Definir preços
Pode mudar de ideias. Até um quinto delas.
A resposta curta
O dono da obra pode exigir alterações desde que o seu valor não exceda a quinta parte do preço estipulado. O empreiteiro tem direito a aumento do preço e a prolongamento do prazo.
A obra está a meio e o cliente muda de ideias. Não por capricho — vê a coisa a ganhar forma e percebe algo que não conseguia imaginar no papel. Nesse momento faz uma pergunta razoável: «ainda dá para mudar?»
O artigo 1216.º do Código Civil responde, e responde com um limite: «O dono da obra pode exigir que sejam feitas alterações ao plano convencionado, desde que o seu valor não exceda a quinta parte do preço estipulado e não haja modificação da natureza da obra».
Um quinto. Numa obra de 10 000 €, isso são 2 000 € de alterações que o cliente pode exigir — não pedir, exigir. Acima disso já não é um direito dele, é uma negociação.
A parte que ninguém combina
O número dois do mesmo artigo é o que interessa a quem executa: «O empreiteiro tem direito a um aumento do preço estipulado, correspondente ao acréscimo de despesa e trabalho, e a um prolongamento do prazo para a execução da obra».
Duas coisas, não uma.

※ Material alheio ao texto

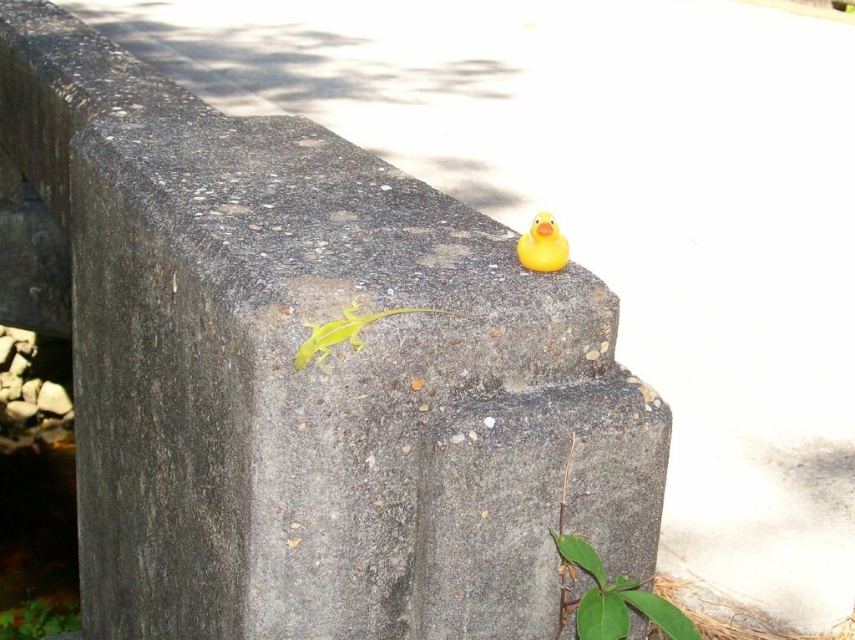
You are standing in front of a concrete structure and see a smooth green lizard at center and a bright yellow rubber duck on the right. Which object is closer to the edge of the concrete structure?

The bright yellow rubber duck on the right is closer to the edge of the concrete structure because it is positioned near the edge, while the smooth green lizard at center is located at point (x=346, y=332) which is further from the edge.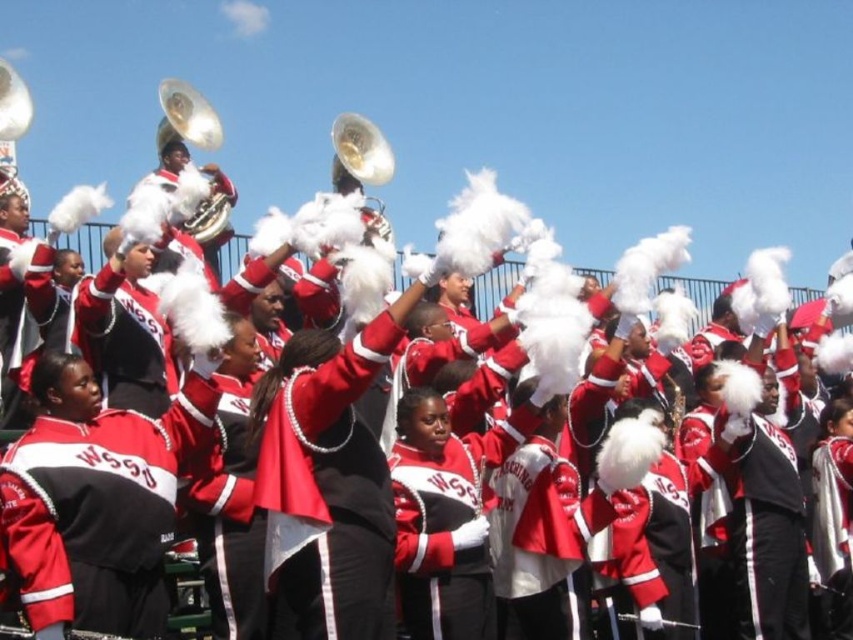
Is red matte jacket at center positioned behind shiny brass tuba at upper left?

No, red matte jacket at center is in front of shiny brass tuba at upper left.

Is red matte jacket at center closer to the viewer compared to shiny brass tuba at upper left?

Yes, red matte jacket at center is in front of shiny brass tuba at upper left.

Between point (796, 588) and point (207, 134), which one is positioned in front?

Point (796, 588) is more forward.

Where is `red matte jacket at center`? The image size is (853, 640). red matte jacket at center is located at coordinates (766, 534).

Which of these two, matte red jacket at center or shiny brass tuba at upper left, stands shorter?

With less height is shiny brass tuba at upper left.

Describe the element at coordinates (328, 484) in the screenshot. I see `matte red jacket at center` at that location.

You are a GUI agent. You are given a task and a screenshot of the screen. Output one action in this format:
    pyautogui.click(x=<x>, y=<y>)
    Task: Click on the matte red jacket at center
    
    Given the screenshot: What is the action you would take?
    pyautogui.click(x=328, y=484)

Does matte red jacket at center lie in front of red matte jacket at center?

Yes, matte red jacket at center is closer to the viewer.

Can you confirm if matte red jacket at center is shorter than red matte jacket at center?

In fact, matte red jacket at center may be taller than red matte jacket at center.

Where is `matte red jacket at center`? matte red jacket at center is located at coordinates (328, 484).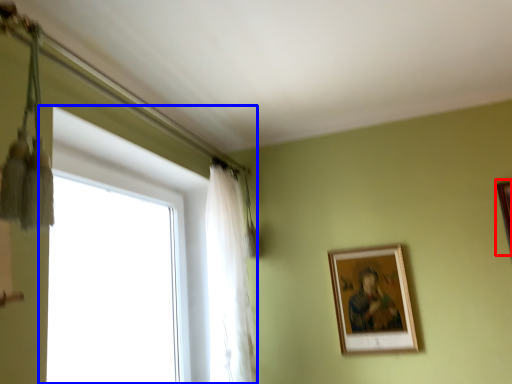
Question: Which object appears closest to the camera in this image, picture frame (highlighted by a red box) or window (highlighted by a blue box)?

Choices:
 (A) picture frame
 (B) window

Answer: (B)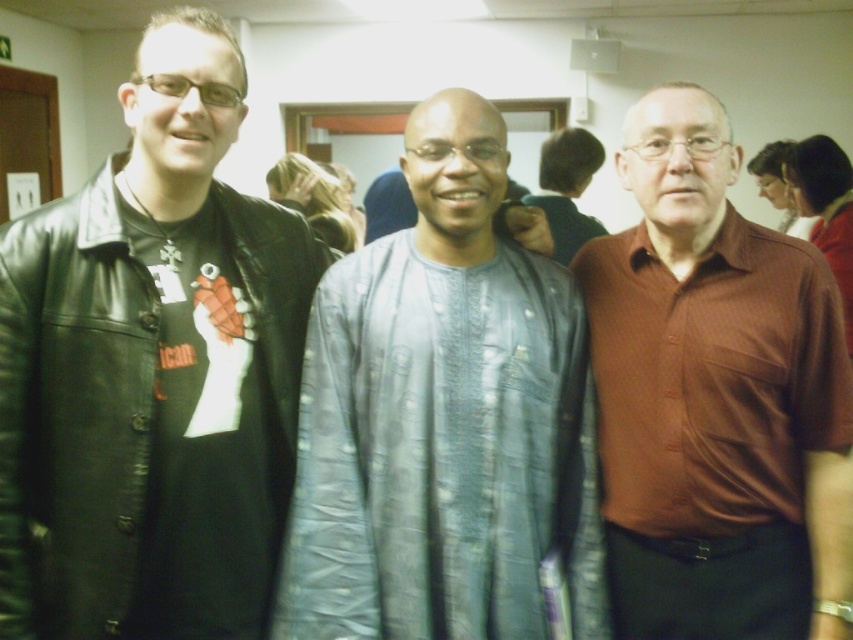
Is point (502, 243) positioned behind point (569, 129)?

No, it is not.

Is silvery textured fabric at center shorter than gray textured shirt at center?

Incorrect, silvery textured fabric at center's height does not fall short of gray textured shirt at center's.

The image size is (853, 640). Describe the element at coordinates (440, 419) in the screenshot. I see `silvery textured fabric at center` at that location.

Locate an element on the screen. This screenshot has width=853, height=640. silvery textured fabric at center is located at coordinates (440, 419).

Is brown smooth shirt at center bigger than gray textured shirt at center?

No, brown smooth shirt at center is not bigger than gray textured shirt at center.

Find the location of a particular element. brown smooth shirt at center is located at coordinates (715, 397).

Can you confirm if silvery textured fabric at center is positioned below brown smooth shirt at center?

Yes, silvery textured fabric at center is below brown smooth shirt at center.

Is silvery textured fabric at center taller than brown smooth shirt at center?

In fact, silvery textured fabric at center may be shorter than brown smooth shirt at center.

Find the location of a particular element. silvery textured fabric at center is located at coordinates 440,419.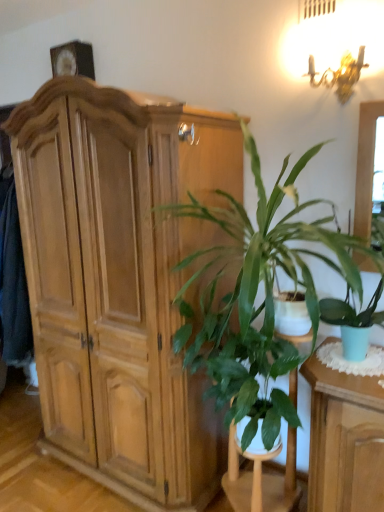
Question: Is green leafy plant at center wider or thinner than green glossy plant at center?

Choices:
 (A) wide
 (B) thin

Answer: (B)

Question: In terms of size, does green leafy plant at center appear bigger or smaller than green glossy plant at center?

Choices:
 (A) big
 (B) small

Answer: (B)

Question: Which object is positioned closest to the green leafy plant at center?

Choices:
 (A) green glossy plant at center
 (B) light brown wood cabinet at left

Answer: (A)

Question: Which is nearer to the light brown wood cabinet at left?

Choices:
 (A) green leafy plant at center
 (B) green glossy plant at center

Answer: (B)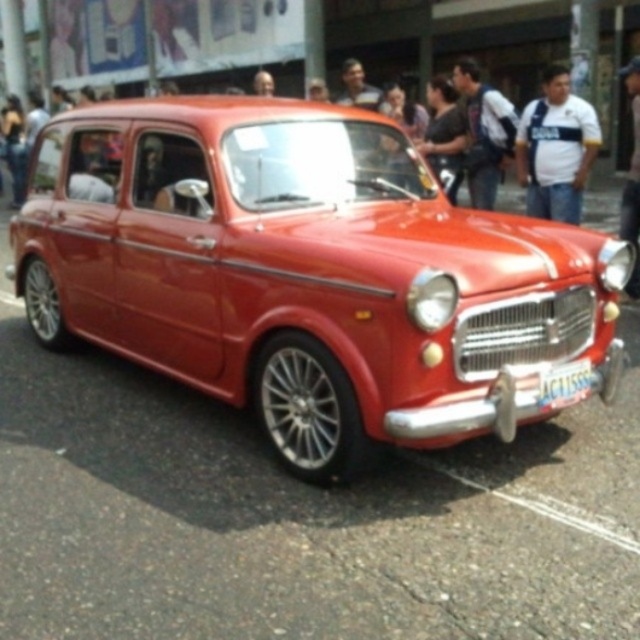
Does white striped shirt at center have a lesser width compared to smooth leather jacket at upper right?

Yes.

Which is behind, point (545, 145) or point (627, 88)?

The point (627, 88) is more distant.

Is point (525, 148) less distant than point (637, 234)?

No, it is not.

This screenshot has width=640, height=640. In order to click on white striped shirt at center in this screenshot , I will do `click(556, 148)`.

Does point (582, 337) come farther from viewer compared to point (490, 166)?

No, (582, 337) is closer to viewer.

Who is more distant from viewer, (x=346, y=227) or (x=472, y=120)?

Positioned behind is point (x=472, y=120).

The width and height of the screenshot is (640, 640). I want to click on shiny red car at center, so click(307, 273).

Which is behind, point (227, 204) or point (547, 394)?

The point (227, 204) is more distant.

At what (x,y) coordinates should I click in order to perform the action: click on shiny red car at center. Please return your answer as a coordinate pair (x, y). Image resolution: width=640 pixels, height=640 pixels. Looking at the image, I should click on (307, 273).

Find the location of `shiny red car at center`. shiny red car at center is located at coordinates (307, 273).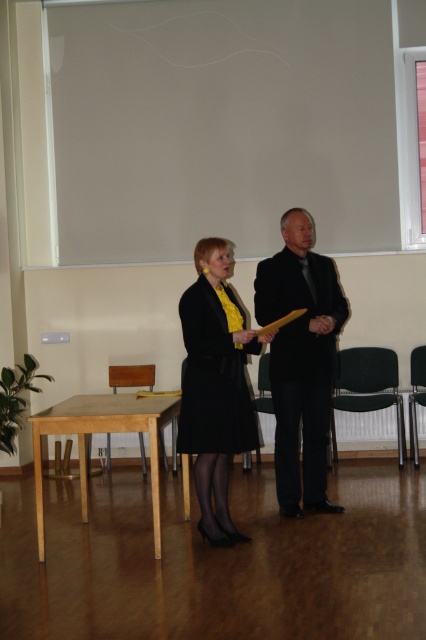
Question: Is light brown wooden chair at lower left smaller than black plastic chair at center?

Choices:
 (A) yes
 (B) no

Answer: (A)

Question: Among these objects, which one is farthest from the camera?

Choices:
 (A) black plastic chair at right
 (B) black plastic chair at center
 (C) black smooth suit at center

Answer: (B)

Question: Does black smooth suit at center appear under light brown wooden chair at lower left?

Choices:
 (A) yes
 (B) no

Answer: (B)

Question: Which point is farther from the camera taking this photo?

Choices:
 (A) [267, 381]
 (B) [416, 452]

Answer: (A)

Question: Which point appears closest to the camera in this image?

Choices:
 (A) (412, 380)
 (B) (391, 385)
 (C) (271, 400)

Answer: (C)

Question: Can you confirm if black plastic chair at right is positioned to the left of black plastic chair at center?

Choices:
 (A) no
 (B) yes

Answer: (A)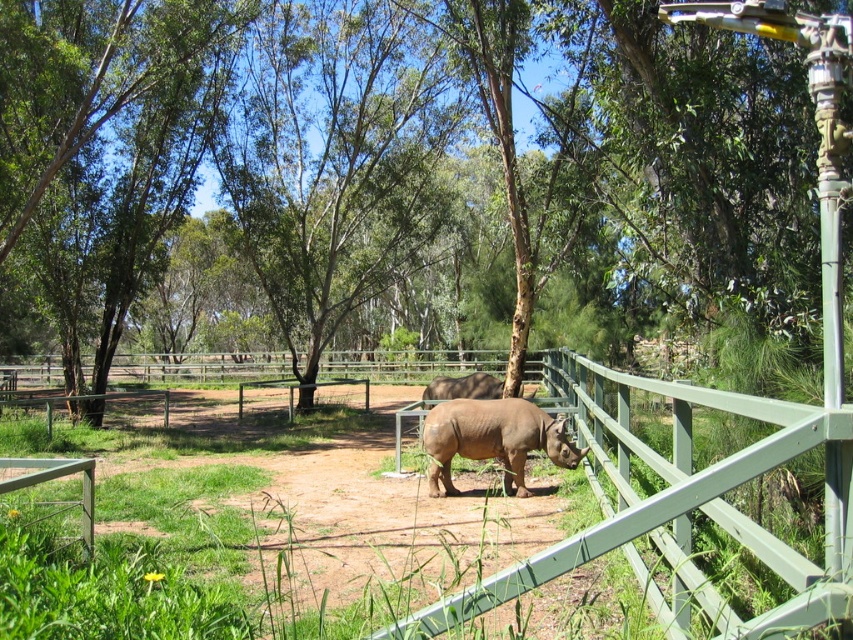
Question: Among these objects, which one is farthest from the camera?

Choices:
 (A) brown matte rhinoceros at center
 (B) brown textured tree at center

Answer: (A)

Question: Is brown textured tree at center below brown matte rhinoceros at center?

Choices:
 (A) yes
 (B) no

Answer: (B)

Question: Can you confirm if brown textured tree at center is bigger than brown matte rhinoceros at center?

Choices:
 (A) yes
 (B) no

Answer: (A)

Question: Which point appears farthest from the camera in this image?

Choices:
 (A) (320, 83)
 (B) (432, 444)

Answer: (A)

Question: Is brown textured tree at center positioned at the back of brown matte rhinoceros at center?

Choices:
 (A) yes
 (B) no

Answer: (B)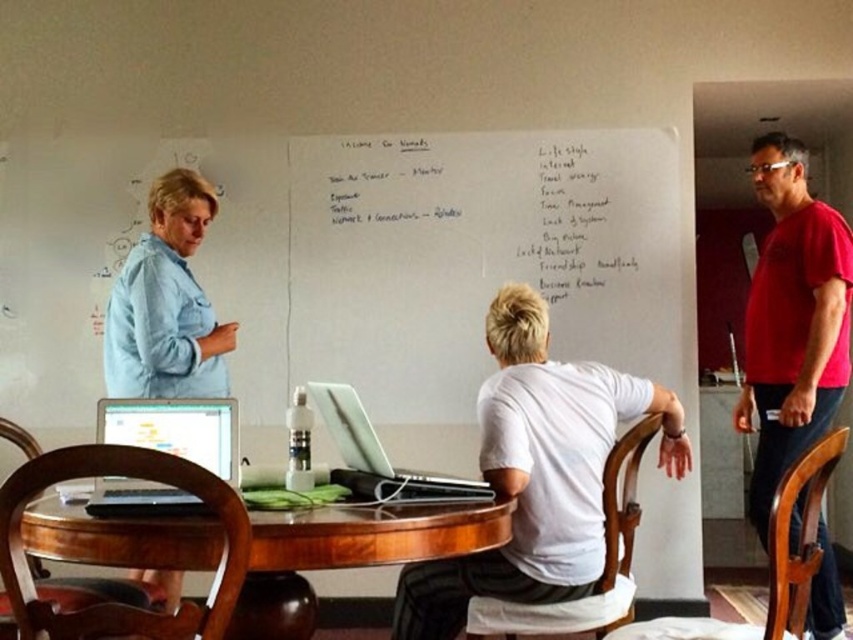
Question: Is white handwritten notes at center further to camera compared to matte black laptop at lower left?

Choices:
 (A) yes
 (B) no

Answer: (A)

Question: Can you confirm if mahogany wood table at center is bigger than white paperboard at upper center?

Choices:
 (A) yes
 (B) no

Answer: (A)

Question: Which object is positioned closest to the silver metallic laptop at center?

Choices:
 (A) white matte shirt at center
 (B) white paperboard at upper center
 (C) matte black laptop at lower left
 (D) mahogany wood table at center

Answer: (D)

Question: Which object appears closest to the camera in this image?

Choices:
 (A) white handwritten notes at center
 (B) matte black laptop at lower left
 (C) mahogany wood table at center
 (D) silver metallic laptop at center

Answer: (C)

Question: Which point is farther to the camera?

Choices:
 (A) (331, 218)
 (B) (132, 416)
 (C) (564, 282)

Answer: (A)

Question: Does white handwritten notes at center have a lesser width compared to silver metallic laptop at center?

Choices:
 (A) yes
 (B) no

Answer: (B)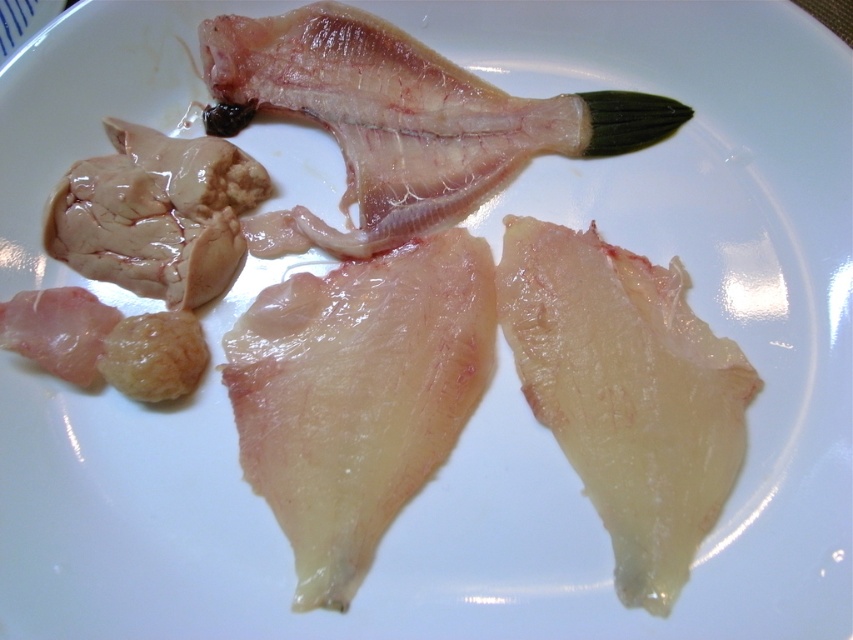
You are a chef preparing a sushi platter and need to arrange the translucent flesh at center and the translucent flesh fish at upper center on the plate. According to the image, where should you place each piece relative to the other?

The translucent flesh at center should be placed to the left of the translucent flesh fish at upper center as per the image.

What is located at the point with coordinates (358, 396) in the image?

The point at coordinates (358, 396) corresponds to the translucent flesh at center.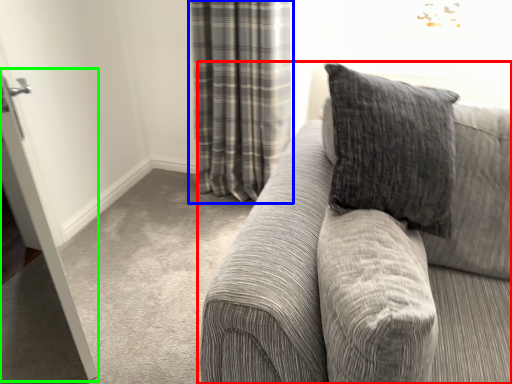
Question: Based on their relative distances, which object is farther from studio couch (highlighted by a red box)? Choose from curtain (highlighted by a blue box) and screen door (highlighted by a green box).

Choices:
 (A) curtain
 (B) screen door

Answer: (A)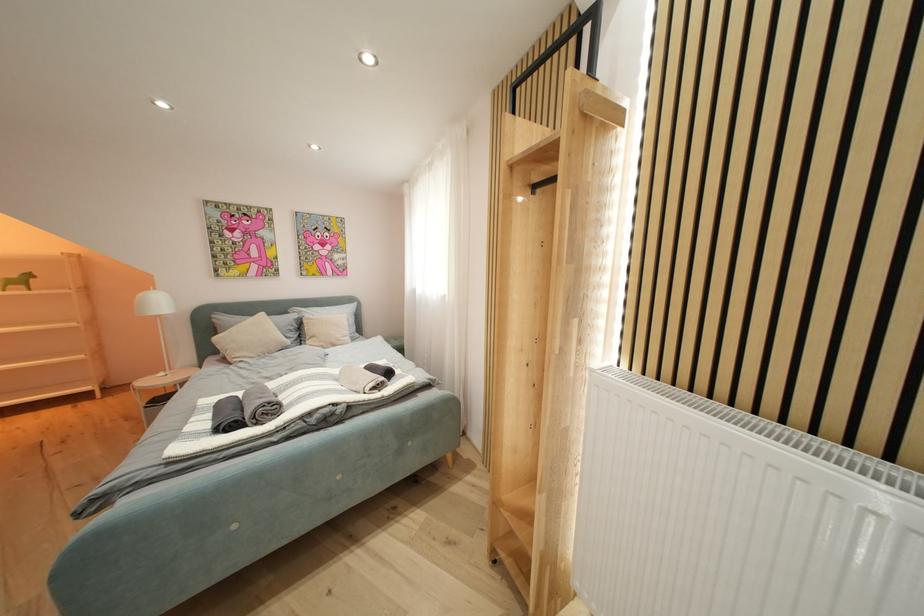
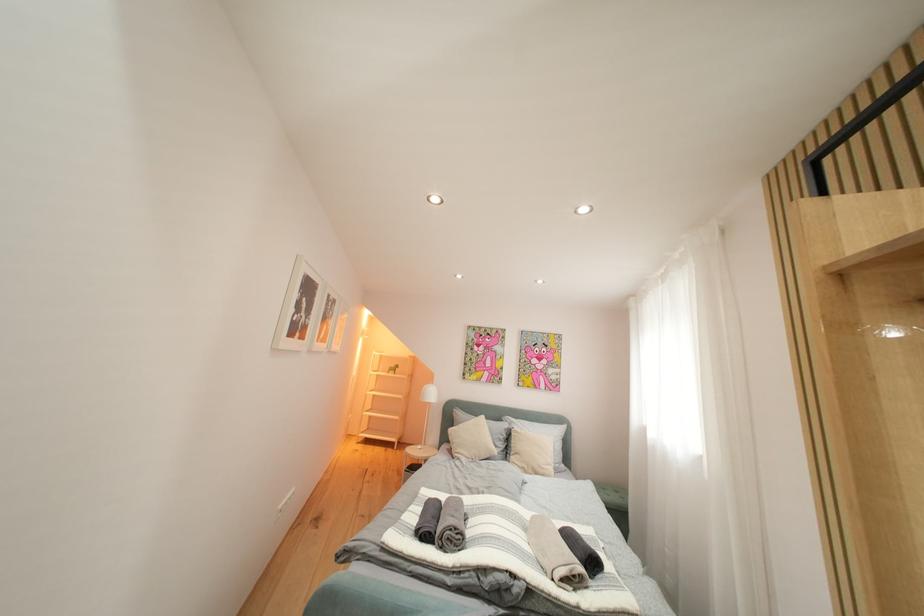
First-person continuous shooting, in which direction is the camera rotating?

The camera's rotation is toward left-up.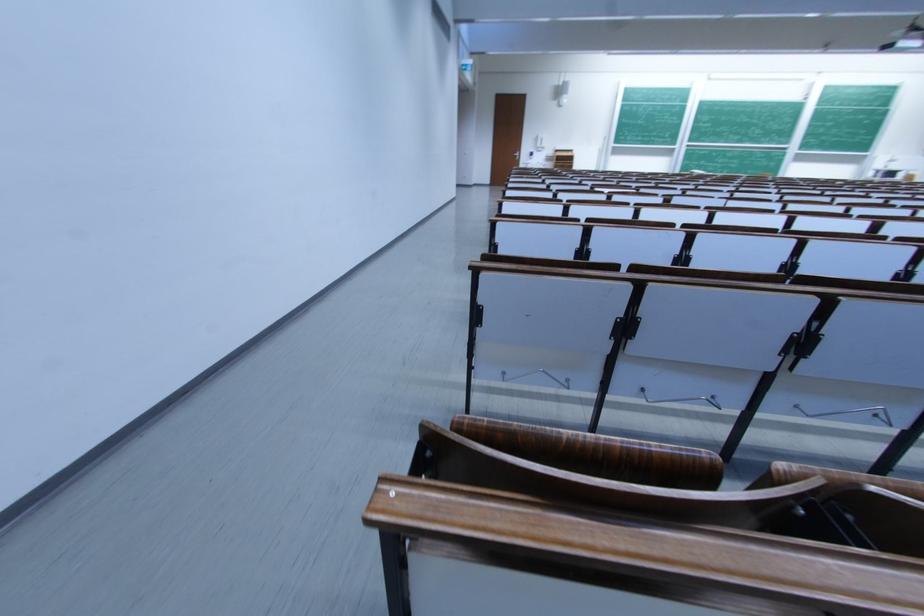
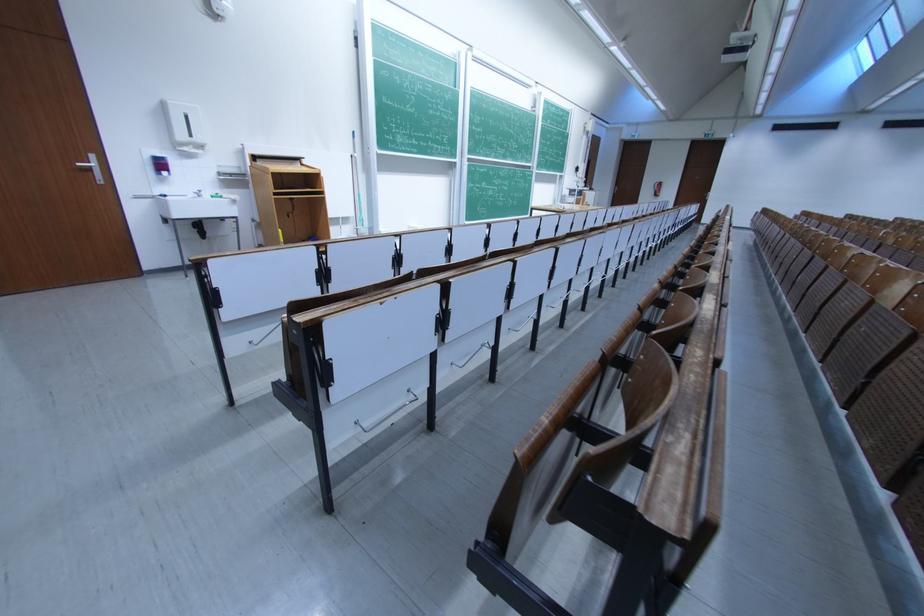
Locate, in the second image, the point that corresponds to (552,148) in the first image.

(205, 142)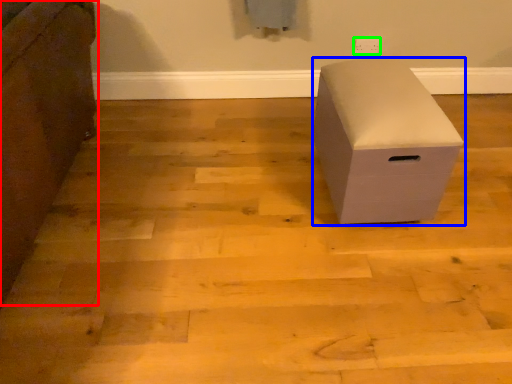
Question: Which is nearer to the furniture (highlighted by a red box)? furniture (highlighted by a blue box) or electric outlet (highlighted by a green box).

Choices:
 (A) furniture
 (B) electric outlet

Answer: (A)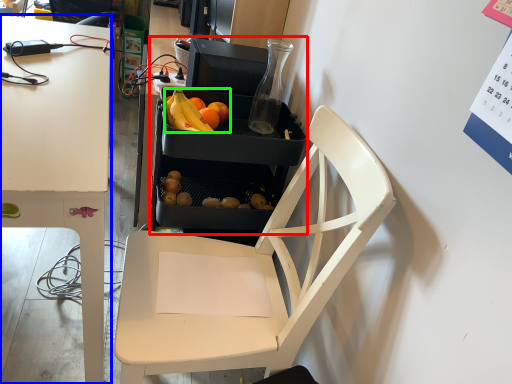
Question: Estimate the real-world distances between objects in this image. Which object is farther from appliance (highlighted by a red box), desk (highlighted by a blue box) or grapefruit (highlighted by a green box)?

Quase toda a gente aceita que uma alteração custa dinheiro; quase ninguém pensa no prazo. E o prazo é o que dá origem à conversa desagradável quinze dias depois, quando a data prometida passa e ninguém se lembra de que foi o pedido de alteração que a moveu.
E quando a alteração é menor
O número três fecha o caso simétrico: se das alterações resultar menos custo ou menos trabalho, o empreiteiro tem direito ao preço estipulado «com dedução do que, em consequência das alterações, poupar em despesas ou adquirir por outras aplicações da sua actividade».
Ou seja: não se devolve a diferença inteira, devolve-se o que efectivamente se poupa. É justo nos dois sentidos e vale a pena dizê-lo antes, porque é exactamente a conta que o cliente faz de cabeça e faz mal.
Não confundir com as alterações necessárias
Há um segundo artigo, o 1215.º, e trata de outra coisa: alterações que se tornam necessárias por direitos de terceiro ou por regras técnicas. Aí a lei não fala de um quinto, fala de outro número — se o preço subir «em mais de vinte por cento», o empreiteiro «pode denunciar o contrato e exigir uma indemnização equitativa».
São dois regimes com duas percentagens e é fácil trocá-las. Um limita o que o cliente pode exigir; o outro dá ao empreiteiro uma saída quando a obra deixou de ser a obra que orçou.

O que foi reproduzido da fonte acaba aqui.